With most roll-ups, the buyer will want to replace a firm's founders or
senior management." With Focus I have the same job I had before the
transaction," he says, adding that the Focus model lets the selling
shareholders continue servicing their clients on the same platform with
the same people and the same fee arrangements.
Like many sellers, Geller became interested in the
Focus model because it would "take some risk away" by enabling him to
effectively liquefy, and monetize, his 20-year investment in his firm.
He finds attractive the ability to take advantage of resources he
didn't have before the transaction but can now access through the other
member firms, such as financial tools and services, as well as
"organizational level" pricing that a growing network of firms can
bring to the table. Geller also values the Focus manager agreement that
enables sellers to retain a significant portion of their previous
salaries with the ability "to replace that compensation over time," and
name successors "to take the firm forward as you see fit." This
management agreement, he says, is an asset that can be sold to a firm's
successors.
That Geller's benefits consulting practice is
different from the typical investment advisory practices likely to join
Focus gives him an advantage in terms of referrals from Focus partners,
with whom he can "cross pollinate" since most don't handle 401(k) or
pension plan business but have clients who need those services. Geller
Group is already doing business with one of the member partners.

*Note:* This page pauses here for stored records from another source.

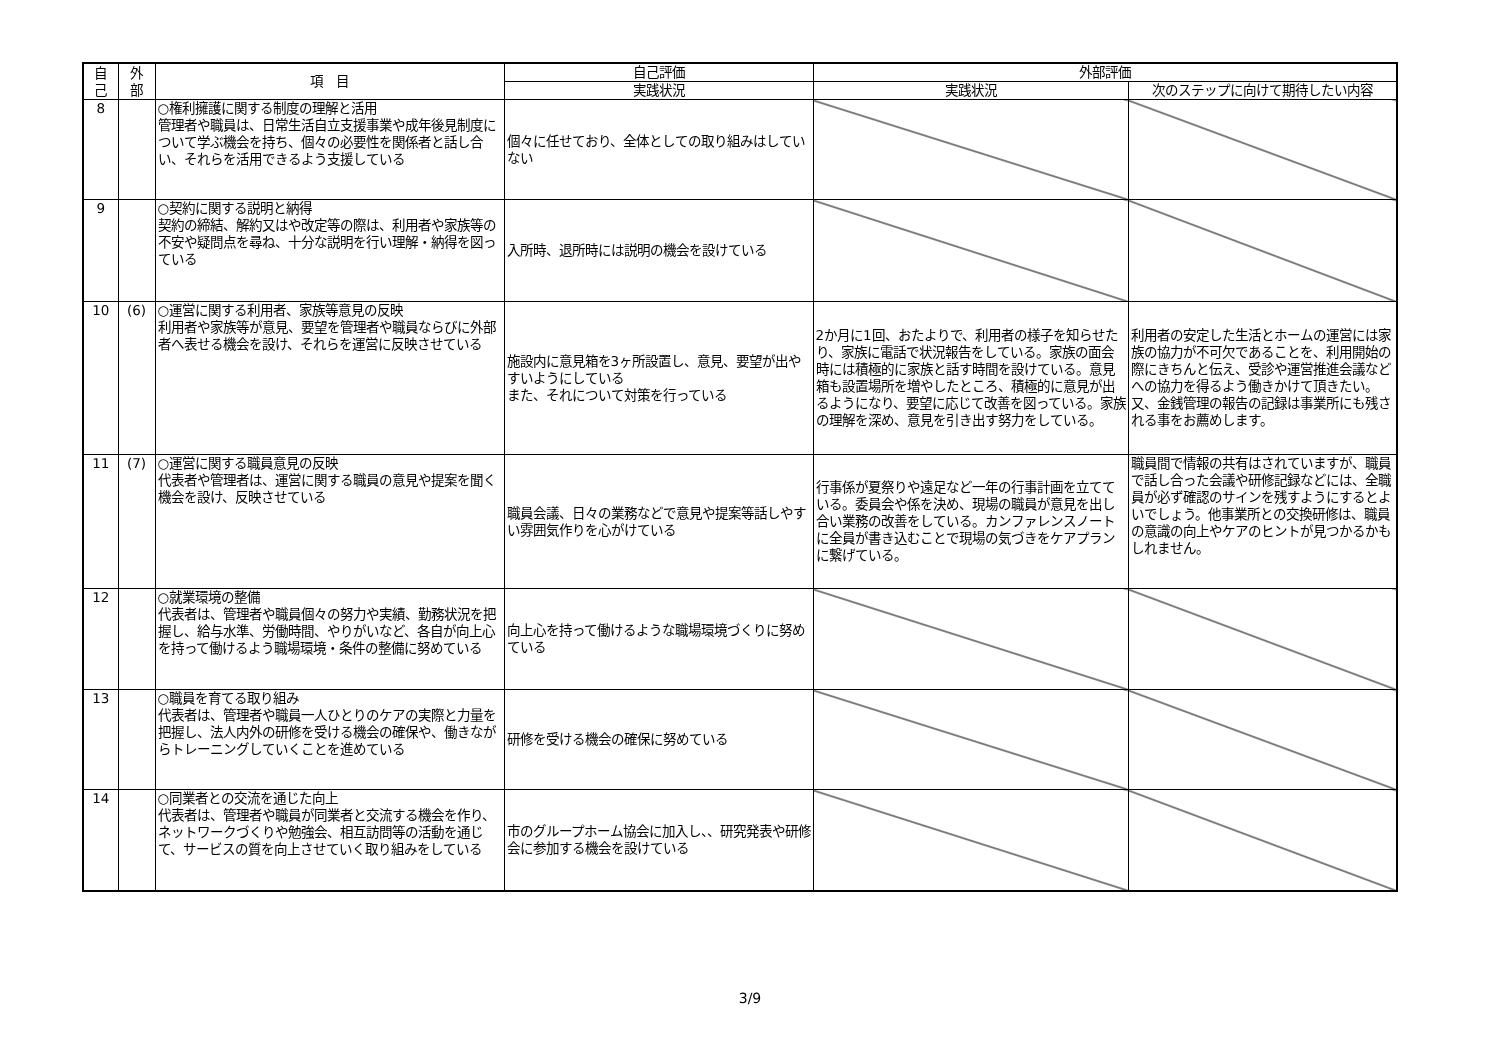| 自 己 | 外 部 | 項 目 | 自己評価 | 外部評価 | |
| --- | --- | --- | --- | --- | --- |
| | | | 実践状況 | 実践状況 | 次のステップに向けて期待したい内容 |
| 8 | | ○権利擁護に関する制度の理解と活用 管理者や職員は、日常生活自立支援事業や成年後見制度について学ぶ機会を持ち、個々の必要性を関係者と話し合い、それらを活用できるよう支援している | 個々に任せており、全体としての取り組みはしていない | | |
| 9 | | ○契約に関する説明と納得 契約の締結、解約又はや改定等の際は、利用者や家族等の不安や疑問点を尋ね、十分な説明を行い理解・納得を図っている | 入所時、退所時には説明の機会を設けている | | |
| 10 | (6) | ○運営に関する利用者、家族等意見の反映 利用者や家族等が意見、要望を管理者や職員ならびに外部者へ表せる機会を設け、それらを運営に反映させている | 施設内に意見箱を3ヶ所設置し、意見、要望が出やすいようにしている また、それについて対策を行っている | 2か月に1回、おたよりで、利用者の様子を知らせたり、家族に電話で状況報告をしている。家族の面会時には積極的に家族と話す時間を設けている。意見箱も設置場所を増やしたところ、積極的に意見が出るようになり、要望に応じて改善を図っている。家族の理解を深め、意見を引き出す努力をしている。 | 利用者の安定した生活とホームの運営には家族の協力が不可欠であることを、利用開始の際にきちんと伝え、受診や運営推進会議などへの協力を得るよう働きかけて頂きたい。又、金銭管理の報告の記録は事業所にも残される事をお薦めします。 |
| 11 | (7) | ○運営に関する職員意見の反映 代表者や管理者は、運営に関する職員の意見や提案を聞く機会を設け、反映させている | 職員会議、日々の業務などで意見や提案等話しやすい雰囲気作りを心がけている | 行事係が夏祭りや遠足など一年の行事計画を立てている。委員会や係を決め、現場の職員が意見を出し合い業務の改善をしている。カンファレンスノートに全員が書き込むことで現場の気づきをケアプランに繋げている。 | 職員間で情報の共有はされていますが、職員で話し合った会議や研修記録などには、全職員が必ず確認のサインを残すようにするとよいでしょう。他事業所との交換研修は、職員の意識の向上やケアのヒントが見つかるかもしれません。 |
| 12 | | ○就業環境の整備 代表者は、管理者や職員個々の努力や実績、勤務状況を把握し、給与水準、労働時間、やりがいなど、各自が向上心を持って働けるよう職場環境・条件の整備に努めている | 向上心を持って働けるような職場環境づくりに努めている | | |
| 13 | | ○職員を育てる取り組み 代表者は、管理者や職員一人ひとりのケアの実際と力量を把握し、法人内外の研修を受ける機会の確保や、働きながらトレーニングしていくことを進めている | 研修を受ける機会の確保に努めている | | |
| 14 | | ○同業者との交流を通じた向上 代表者は、管理者や職員が同業者と交流する機会を作り、ネットワークづくりや勉強会、相互訪問等の活動を通じて、サービスの質を向上させていく取り組みをしている | 市のグループホーム協会に加入し、、研究発表や研修会に参加する機会を設けている | | |
3/9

"These are just our humble beginnings," says Adolf,
"but already we are seeing some very changeable value-add" across the
firms through sourcing technologies, making the best of enhanced
negotiating leverage with vendors, and sharing in best practices.

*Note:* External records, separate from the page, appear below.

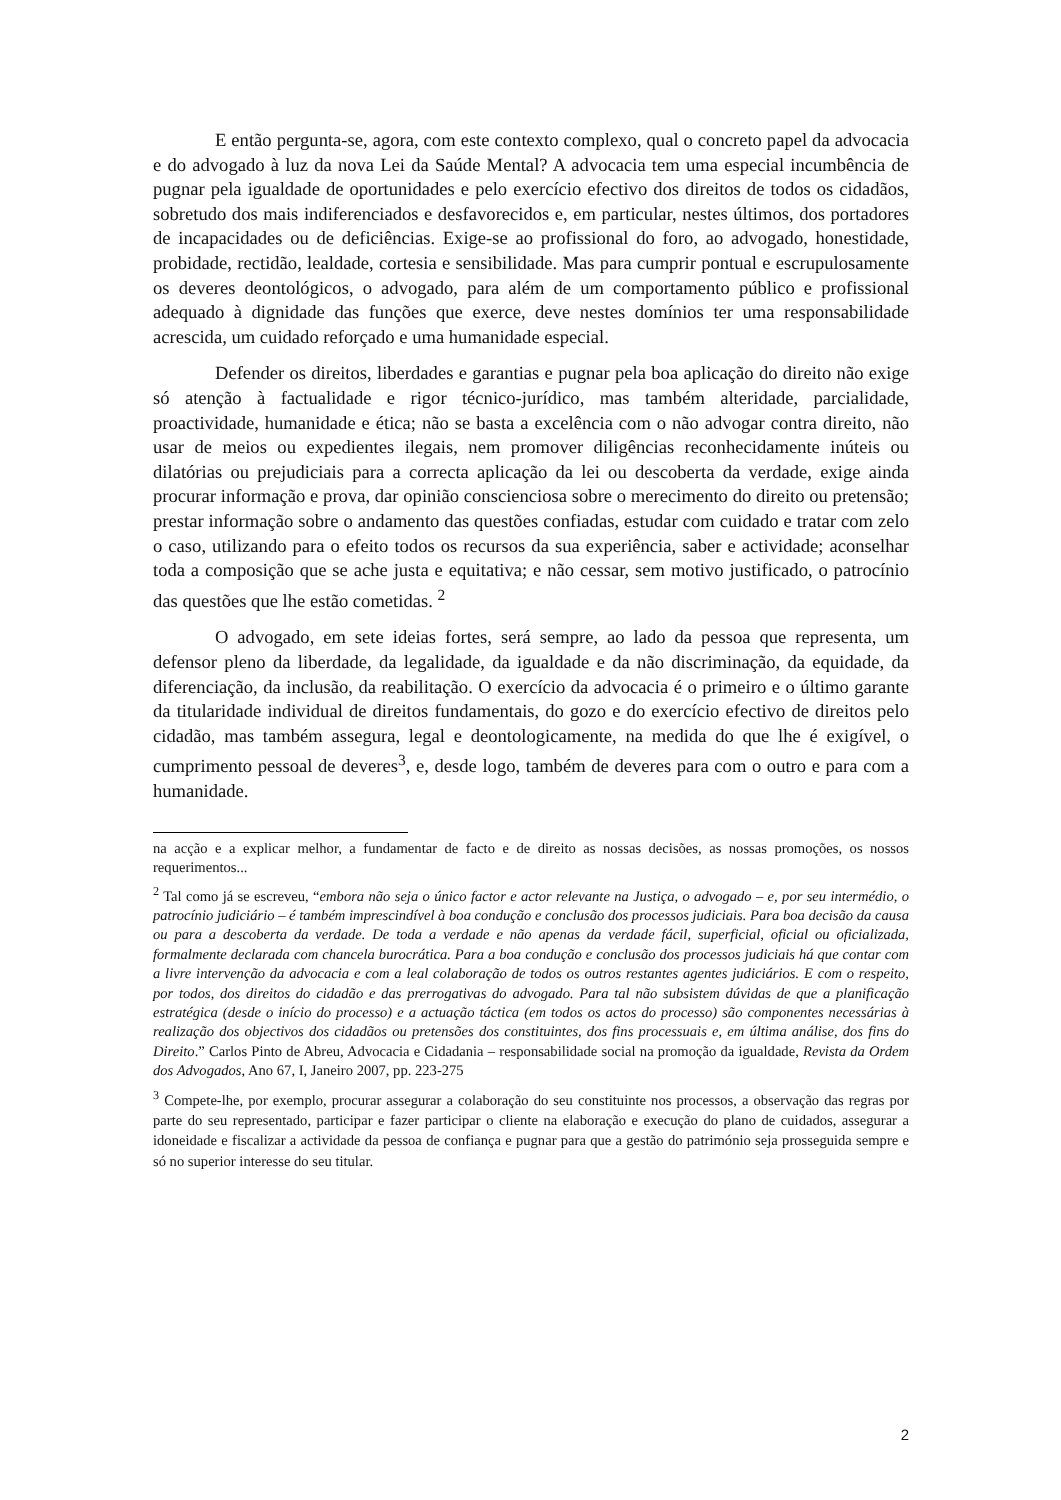E então pergunta-se, agora, com este contexto complexo, qual o concreto papel da advocacia e do advogado à luz da nova Lei da Saúde Mental? A advocacia tem uma especial incumbência de pugnar pela igualdade de oportunidades e pelo exercício efectivo dos direitos de todos os cidadãos, sobretudo dos mais indiferenciados e desfavorecidos e, em particular, nestes últimos, dos portadores de incapacidades ou de deficiências. Exige-se ao profissional do foro, ao advogado, honestidade, probidade, rectidão, lealdade, cortesia e sensibilidade. Mas para cumprir pontual e escrupulosamente os deveres deontológicos, o advogado, para além de um comportamento público e profissional adequado à dignidade das funções que exerce, deve nestes domínios ter uma responsabilidade acrescida, um cuidado reforçado e uma humanidade especial.
Defender os direitos, liberdades e garantias e pugnar pela boa aplicação do direito não exige só atenção à factualidade e rigor técnico-jurídico, mas também alteridade, parcialidade, proactividade, humanidade e ética; não se basta a excelência com o não advogar contra direito, não usar de meios ou expedientes ilegais, nem promover diligências reconhecidamente inúteis ou dilatórias ou prejudiciais para a correcta aplicação da lei ou descoberta da verdade, exige ainda procurar informação e prova, dar opinião conscienciosa sobre o merecimento do direito ou pretensão; prestar informação sobre o andamento das questões confiadas, estudar com cuidado e tratar com zelo o caso, utilizando para o efeito todos os recursos da sua experiência, saber e actividade; aconselhar toda a composição que se ache justa e equitativa; e não cessar, sem motivo justificado, o patrocínio das questões que lhe estão cometidas. <sup>2</sup>
O advogado, em sete ideias fortes, será sempre, ao lado da pessoa que representa, um defensor pleno da liberdade, da legalidade, da igualdade e da não discriminação, da equidade, da diferenciação, da inclusão, da reabilitação. O exercício da advocacia é o primeiro e o último garante da titularidade individual de direitos fundamentais, do gozo e do exercício efectivo de direitos pelo cidadão, mas também assegura, legal e deontologicamente, na medida do que lhe é exigível, o cumprimento pessoal de deveres<sup>3</sup>, e, desde logo, também de deveres para com o outro e para com a humanidade.
na acção e a explicar melhor, a fundamentar de facto e de direito as nossas decisões, as nossas promoções, os nossos requerimentos...
<sup>2</sup> Tal como já se escreveu, “embora não seja o único factor e actor relevante na Justiça, o advogado – e, por seu intermédio, o patrocínio judiciário – é também imprescindível à boa condução e conclusão dos processos judiciais. Para boa decisão da causa ou para a descoberta da verdade. De toda a verdade e não apenas da verdade fácil, superficial, oficial ou oficializada, formalmente declarada com chancela burocrática. Para a boa condução e conclusão dos processos judiciais há que contar com a livre intervenção da advocacia e com a leal colaboração de todos os outros restantes agentes judiciários. E com o respeito, por todos, dos direitos do cidadão e das prerrogativas do advogado. Para tal não subsistem dúvidas de que a planificação estratégica (desde o início do processo) e a actuação táctica (em todos os actos do processo) são componentes necessárias à realização dos objectivos dos cidadãos ou pretensões dos constituintes, dos fins processuais e, em última análise, dos fins do Direito.” Carlos Pinto de Abreu, Advocacia e Cidadania – responsabilidade social na promoção da igualdade, Revista da Ordem dos Advogados, Ano 67, I, Janeiro 2007, pp. 223-275
<sup>3</sup> Compete-lhe, por exemplo, procurar assegurar a colaboração do seu constituinte nos processos, a observação das regras por parte do seu representado, participar e fazer participar o cliente na elaboração e execução do plano de cuidados, assegurar a idoneidade e fiscalizar a actividade da pessoa de confiança e pugnar para que a gestão do património seja prosseguida sempre e só no superior interesse do seu titular.
2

Focus has taken the successful, independent RIA
fee-based fiduciary model that exists for thousands of firms
nationwide, and is bringing some of these firms together to create "an
intensely strong brand," says Schlesinger. "I really see this as a
stamp of approval." So, of course, does Adolf. "The Focus name, and
over time, brand, stands for quality in fiduciary wealth management,"
he says. "We believe that there is enormous opportunity to build the
brand in fiduciary wealth management." Or as Adolf tells Focus
partners: "You ain't seen nothing yet."